Если бы ему удалось пробраться внутрь и предъявить подписанную матерью бумагу, то у судьи не было бы повода для отказа. Но если судья перевел сюда Элизу для удовлетворения своих порочных, противозаконных желаний, вряд ли он захочет, чтобы посторонний узнал его страшную тайну.
Эдвард еще раз ударил кулаком в дверь, уже больше не надеясь ни на что. Он подумал, не разбить ли ему окно и влезть туда, но тут же отверг эту мысль. Нарушая закон, он вряд ли поможет Элизе. Если только он застанет собравшихся там людей при компрометирующих обстоятельствах, тогда было бы другое дело, но ради этого не стоило подвергать Элизу подобному унижению.
Он мучительно искал выход. Должен же быть какой— то иной способ, вполне законный, с помощью которого можно было бы спасти ее. «Ты же бывший офицер, придумай, как бывало на войне, какую-нибудь хитрость», — напомнил он себе.
Но какую? Эдвард в отчаянии ломал голову. «Надо успокоиться и сосредоточиться. Она в опасности, она в опасности», — твердил он себе. Эдвард вспомнил Элизу, ее утешительные слова, ее подробный рассказ о его гороскопе. О его горячей вспыльчивой натуре, как у людей, рожденных, как и он, под знаком Урана. Он вспомнил, как, описывая его характер, она называла его взрывным, огненным. И вдруг спасительная догадка, яркая как молния, мелькнула в его просветленном сознании. Это была не его догадка, она явно прилетела со стороны, от нее, от Элизы.
Вот он — выход.
Как все просто! Он развернулся и бросился со всех ног к дому матери. Нельзя было терять ни секунды. Надо было действовать быстро и решительно, если он хотел снасти ее.
Глава 21
— Арестованная должна отвечать на вопросы, задаваемые судом! — звучал хриплый противный и невнятный голос.

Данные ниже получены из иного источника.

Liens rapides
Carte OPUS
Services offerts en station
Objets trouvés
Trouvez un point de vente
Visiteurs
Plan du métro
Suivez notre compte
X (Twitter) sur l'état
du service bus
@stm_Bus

Элиза стояла посередине комнаты со связанными руками перед дубовым столом и скамьей на которой сидел какой-то подвыпивший судейский чиновник в парике и что-то пытался писать. Сам судья в парике и длинной черной мантии стоял напротив нее, от него тоже сильно пахло алкоголем. Он требовал отвечать на его вопросы.
Но сами вопросы были совершенно непристойны.
Элиза с немым ужасом смотрела на судью, не в силах понять, как мог человек докатиться до такого состояния. Она со страхом прогоняла мысль, куда вели неприличные расспросы, хотя догадаться об этом было нетрудно.
Все началось в сумерках, когда к ней в камеру спустились двое мужчин, отпускавших разного рода скабрезности. Она почти засыпала, вспоминая Эдварда, его неожиданное предложение о браке, свой отказ, вызванный неуверенностью в его постоянстве, но, как бы там ни было, она думала о нем. Она все сильнее и сильнее любила его и уже почти сожалела о том, что не согласилась стать его невестой. Второй мужчина был крепок и мускулист, он очень походил на хищного похотливого самца. От него исходил тошнотворный запах давно не мытого тела, лука и джина. Он плотоядно улыбался, спрашивал, как она себя чувствует, не устала ли после нелегкого дня, и намекал неприличными вульгарными жестами, что впереди ее ждет ночь, полная непристойных забав.